Devenu indépendant, éloigné de sa famille et de l'univers des collèges (école normale d'instituteurs après le collège municipal), Schubert abandonne parfois pour longtemps les « ordres obligés » de sa jeunesse (symphonie et quatuor) ; il lui faut de longues années pour y revenir et dans une perspective très différente, après avoir prospecté des domaines nouveaux dans la ligne d'une exploration plus intérieure : la première vraie sonate pour piano seul se situe après la fin de l'année d'études à l'école normale d'instituteurs.

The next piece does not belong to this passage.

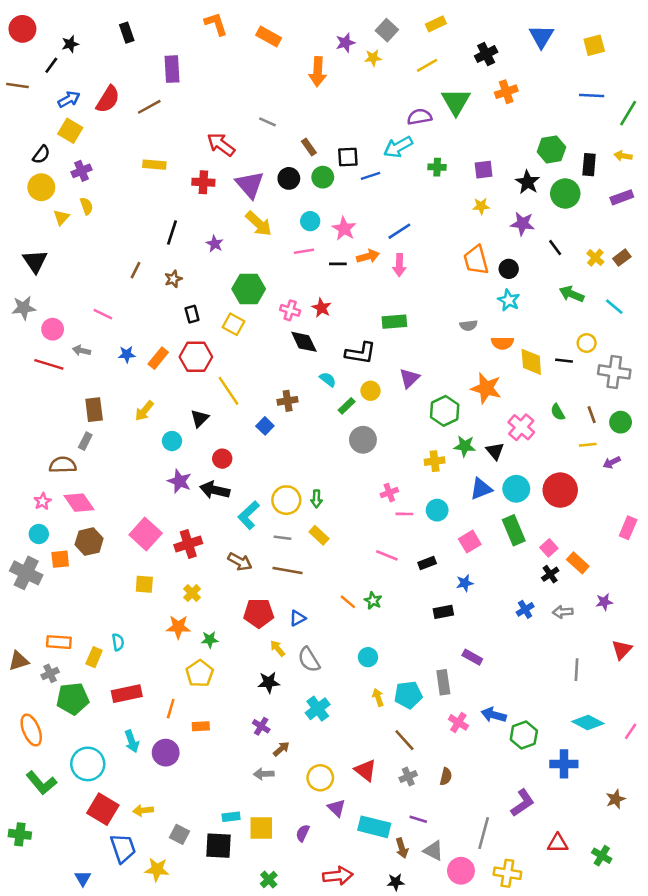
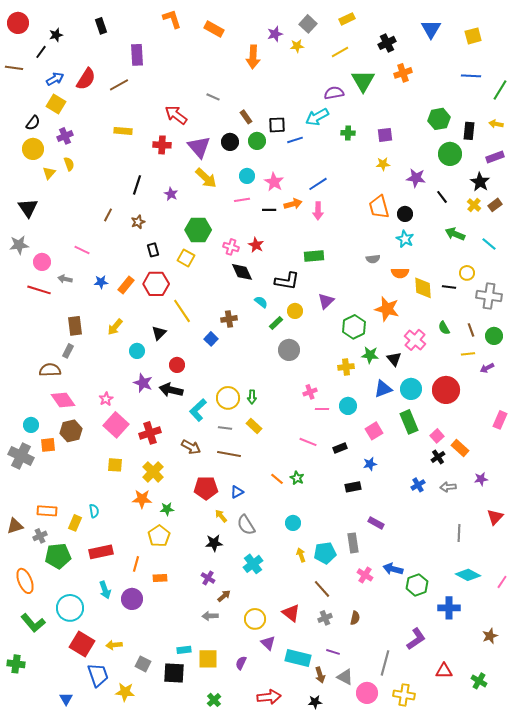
black star: (528, 182) -> (480, 182), moved
pink star: (43, 501) -> (106, 399), moved
yellow cross: (192, 593) -> (153, 472), size x1.5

Les tentatives de l'âge adulte pour revenir aux grands genres de la jeunesse seront d'abord marquées par des échecs (Quatuor en ut mineur de 1820 dont un seul mouvement est écrit, Symphonie en mi majeur de 1821 laissée à l'état d'esquisse, Symphonie en si mineur « inachevée » en 1822). Si, dans ses années de jeunesse, Schubert tirait fréquemment l'impulsion initiale de thèmes d'autrui (Haydn le plus souvent ou Mozart), dans la période cruciale qui marque le passage de l'homme et du créateur à l'âge adulte, il la trouve souvent dans ses propres œuvres antérieures, chaque fois vocales, ce qui lui permet de créer une œuvre nouvelle. Ainsi le liedLa Jeune Fille et la mort (Der Tod und das Mädchen, 1817) qui nourrit tout le Quatuor en ré mineur (1824-1826), la Fantaisie pour piano en ut majeur dite du Voyageur (1822) qui tire son nom du réemploi en son sein du lied du même nom (Der Wanderer, 1816), etc. Ce n'est qu'à la faveur de cette double assumation de lui-même que Schubert s'accomplit réellement, avec son langage désormais adulte, dans les genres familiers de son enfance : musique de chambre et symphonie. Entre 1827 et 1828 naissent coup sur coup des œuvres magistrales, toutes profondément novatrices : Quintette pour deux violoncelles en ut majeur, Trios pour piano et cordes en si bémol majeur et en mi bémol majeur, Symphonie en ut majeur, sans oublier les œuvres pour piano : Fantaisie pour quatre mains en fa mineur, Impromptus, Sonates en ut mineur, la majeur et si bémol majeur. Schubert est parvenu à la maîtrise absolue dans toutes les formes de son langage instrumental, lorsque le typhus le fauche à trente et un ans. À titre de comparaison : à l'âge où Schubert écrit son quinzième quatuor, sa neuvième symphonie, sa presque millième œuvre, Beethoven composait ses premiers quatuors ou sa première symphonie.